Instellingen en voorkeuren in de toegangsconsole wijzigen

Bestandsmenu van de toegangsconsole

Klik op Bestand > Instellingen in de linkerbovenhoek van de console om uw voorkeuren te configureren.

In het algemeen kunt u de console-instellingen naar uw eigen voorkeuren configureren. Uw BeyondTrust-beheerder kan er echter voor kiezen om uw instellingen te beheren en deze beheerde instellingen, desgewenst, afdwingen.
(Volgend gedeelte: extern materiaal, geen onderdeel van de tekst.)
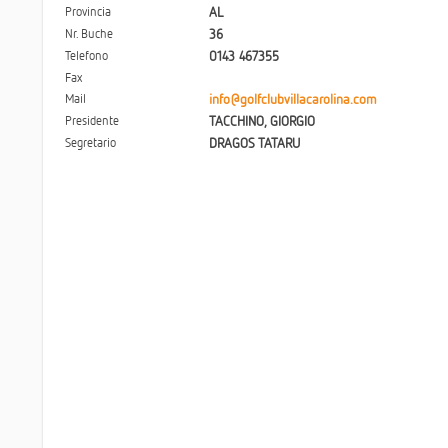
Provincia
AL
Nr. Buche
36
Telefono
0143 467355
Fax
Mail
info@golfclubvillacarolina.com
Presidente
TACCHINO, GIORGIO
Segretario
DRAGOS TATARU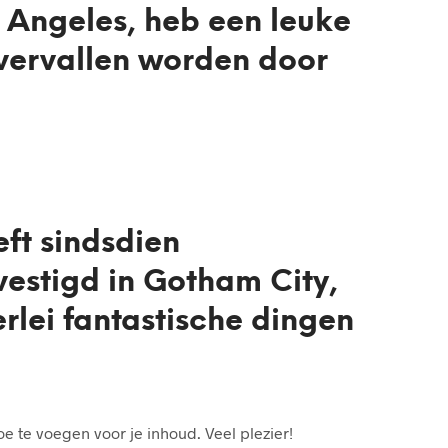
T
os Angeles, heb een leuke
S
I
vervallen worden door
N
T
H
E
C
A
R
T
.
ft sindsdien
vestigd in Gotham City,
rlei fantastische dingen
 te voegen voor je inhoud. Veel plezier!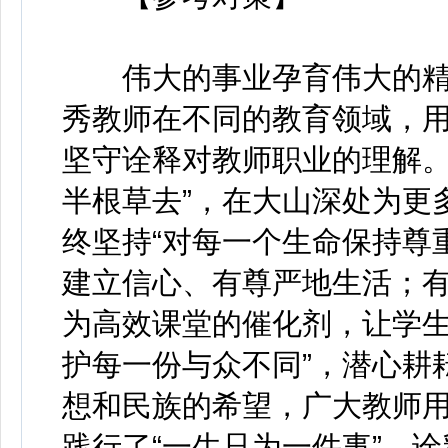
伟大的事业孕育伟大的精
秀教师在不同的教育领域，
坚守诠释对教师职业的理解。
半根草去”，在大山深处为更
终坚持“对每一个生命保持尊
建立信心、有尊严地生活；有
为高效课堂的催化剂，让学生
护每一份与众不同”，潜心耕
想和民族的希望，广大教师
践行了“一生只为一件事”，诠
Als uw BeyondTrust-beheerder de standaardinstellingen heeft gewijzigd en toegepast, ziet u de waarschuwing Instellingen gewijzigd wanneer u zich de volgende keer bij uw console aanmeldt. Klik op Instellingen weergeven om uw instellingenvenster te openen om de wijzigingen te bekijken of klik op OK om de wijzigingen te bevestigen.

 

Instellingen wijzigen

Bij deze instructies is ervan uitgegaan dat u de door uw console gebruikte instellingen vrij kunt kiezen. Instellingen die door uw beheerder zijn afgedwongen worden met een sterretje aangegeven en zijn grijs. Deze instellingen kunnen niet lokaal worden geconfigureerd. Raadpleeg uw beheerder of ga naar Instellingen voor de toegangsconsole beheren voor meer informatie.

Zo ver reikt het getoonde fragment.